======== SOURCE RECORDS

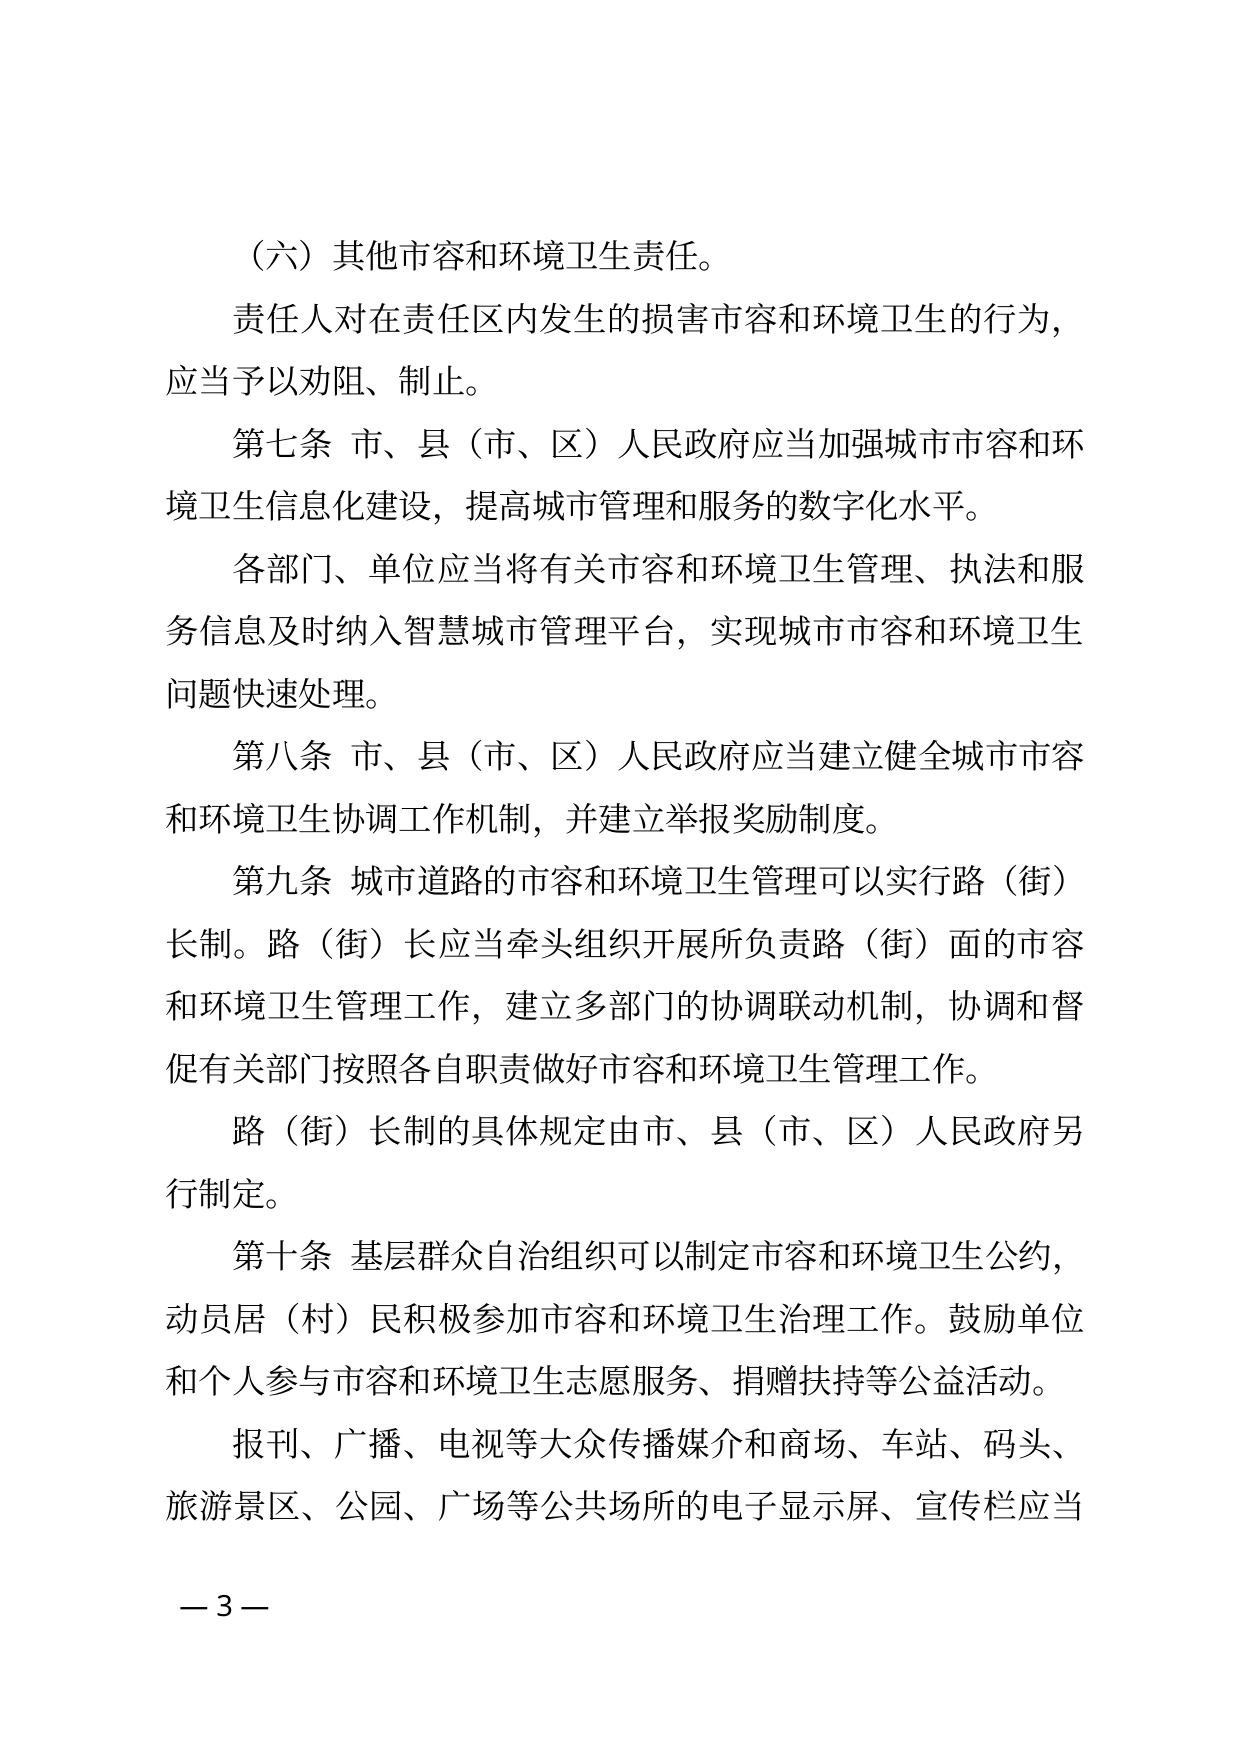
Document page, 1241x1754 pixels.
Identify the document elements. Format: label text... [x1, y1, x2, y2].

text 第七条 市、县（市、区）人民政府应当加强城市市容和环境卫生信息化建设，提高城市管理和服务的数字化水平。 [165, 406, 1087, 531]
text 第八条 市、县（市、区）人民政府应当建立健全城市市容和环境卫生协调工作机制，并建立举报奖励制度。 [165, 718, 1087, 843]
text 各部门、单位应当将有关市容和环境卫生管理、执法和服务信息及时纳入智慧城市管理平台，实现城市市容和环境卫生问题快速处理。 [165, 531, 1087, 718]
text 第九条 城市道路的市容和环境卫生管理可以实行路（街）长制。路（街）长应当牵头组织开展所负责路（街）面的市容和环境卫生管理工作，建立多部门的协调联动机制，协调和督促有关部门按照各自职责做好市容和环境卫生管理工作。 [165, 843, 1087, 1093]
text （六）其他市容和环境卫生责任。 [165, 218, 1087, 281]
text 路（街）长制的具体规定由市、县（市、区）人民政府另行制定。 [165, 1093, 1087, 1218]
text 第十条 基层群众自治组织可以制定市容和环境卫生公约，动员居（村）民积极参加市容和环境卫生治理工作。鼓励单位和个人参与市容和环境卫生志愿服务、捐赠扶持等公益活动。 [165, 1218, 1087, 1406]
text 责任人对在责任区内发生的损害市容和环境卫生的行为，应当予以劝阻、制止。 [165, 281, 1087, 406]
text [165, 1406, 1087, 1531]
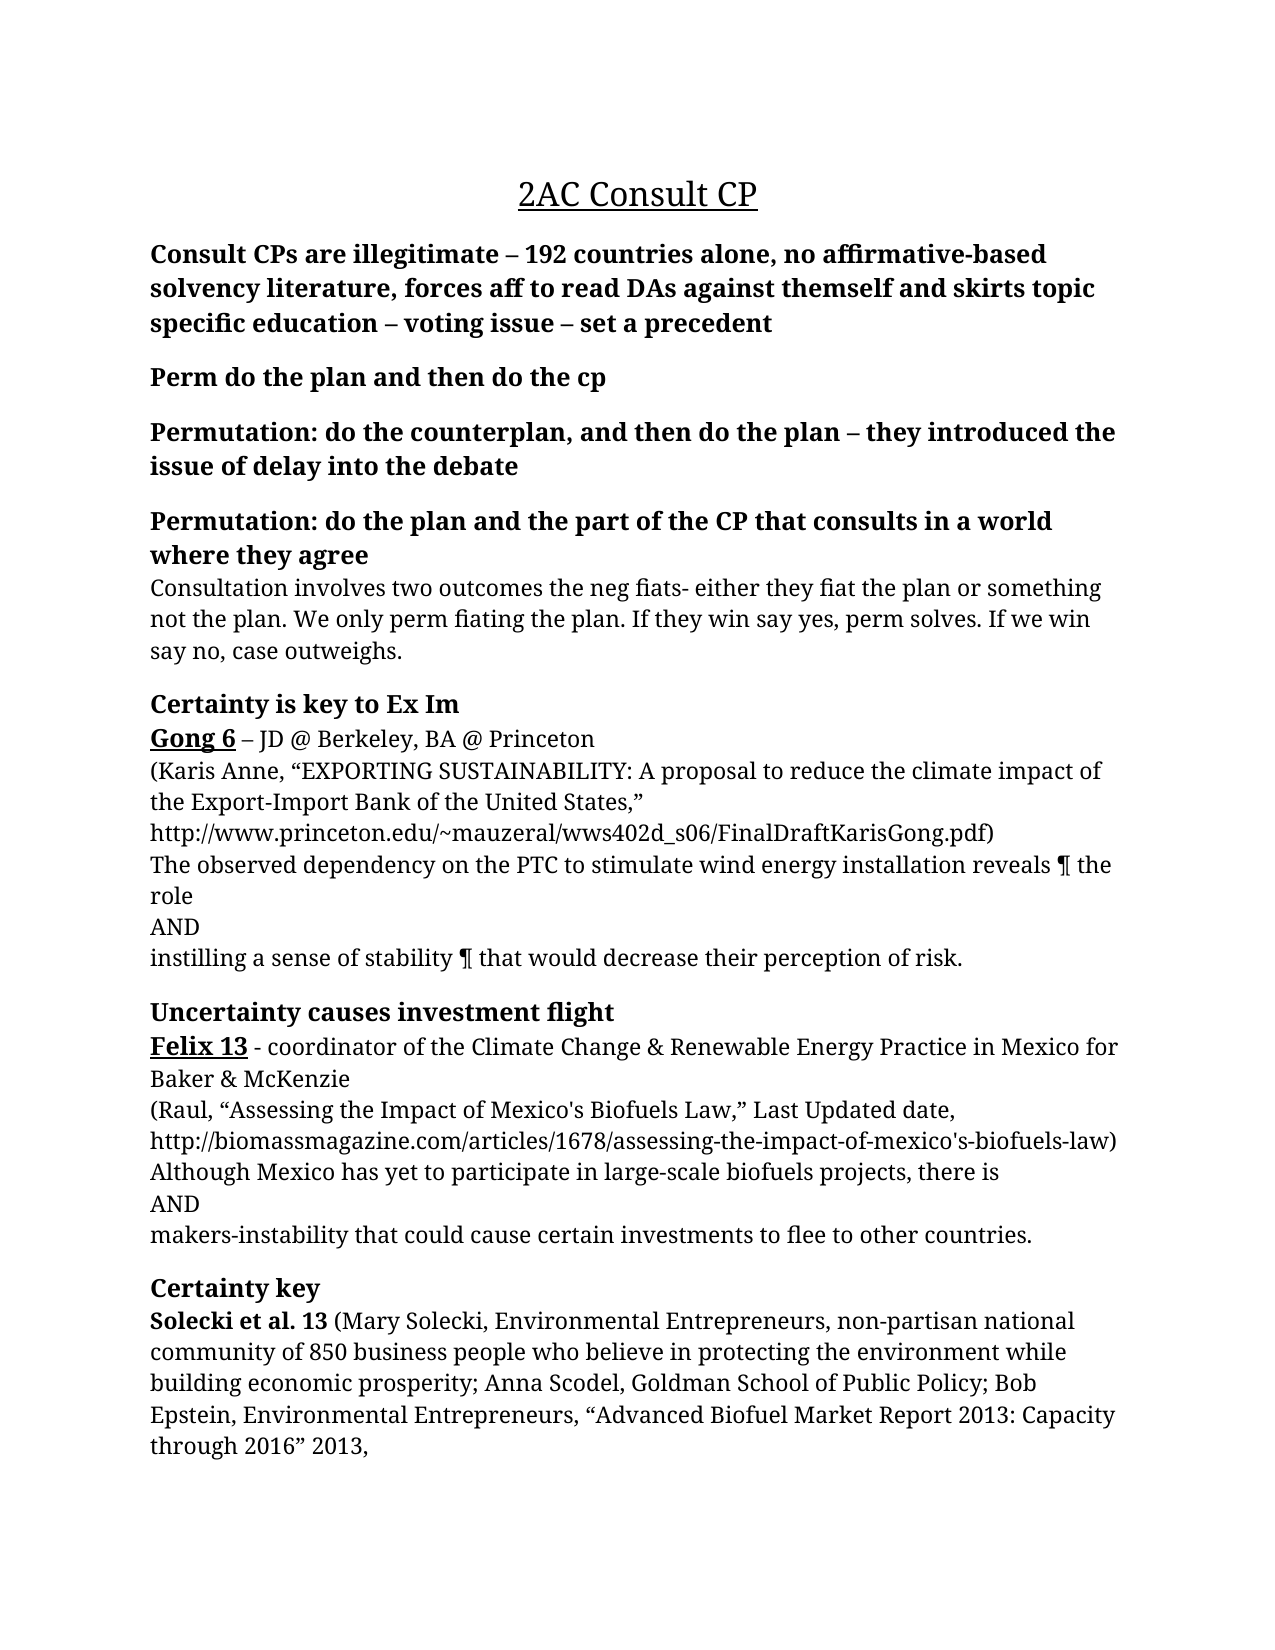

================

DIRECTIONS FOR THIS TASK
Reproduce the whole listing above character for character; pictures do not belong in it.

SOLUTION BELOW
Document page, 1241x1754 pixels.
Identify the document elements. Format: label text... [x1, y1, x2, y2].

text 第七条 市、县（市、区）人民政府应当加强城市市容和环境卫生信息化建设，提高城市管理和服务的数字化水平。 [165, 406, 1087, 531]
text 第八条 市、县（市、区）人民政府应当建立健全城市市容和环境卫生协调工作机制，并建立举报奖励制度。 [165, 718, 1087, 843]
text 各部门、单位应当将有关市容和环境卫生管理、执法和服务信息及时纳入智慧城市管理平台，实现城市市容和环境卫生问题快速处理。 [165, 531, 1087, 718]
text 第九条 城市道路的市容和环境卫生管理可以实行路（街）长制。路（街）长应当牵头组织开展所负责路（街）面的市容和环境卫生管理工作，建立多部门的协调联动机制，协调和督促有关部门按照各自职责做好市容和环境卫生管理工作。 [165, 843, 1087, 1093]
text （六）其他市容和环境卫生责任。 [165, 218, 1087, 281]
text 路（街）长制的具体规定由市、县（市、区）人民政府另行制定。 [165, 1093, 1087, 1218]
text 第十条 基层群众自治组织可以制定市容和环境卫生公约，动员居（村）民积极参加市容和环境卫生治理工作。鼓励单位和个人参与市容和环境卫生志愿服务、捐赠扶持等公益活动。 [165, 1218, 1087, 1406]
text 责任人对在责任区内发生的损害市容和环境卫生的行为，应当予以劝阻、制止。 [165, 281, 1087, 406]
text [165, 1406, 1087, 1531]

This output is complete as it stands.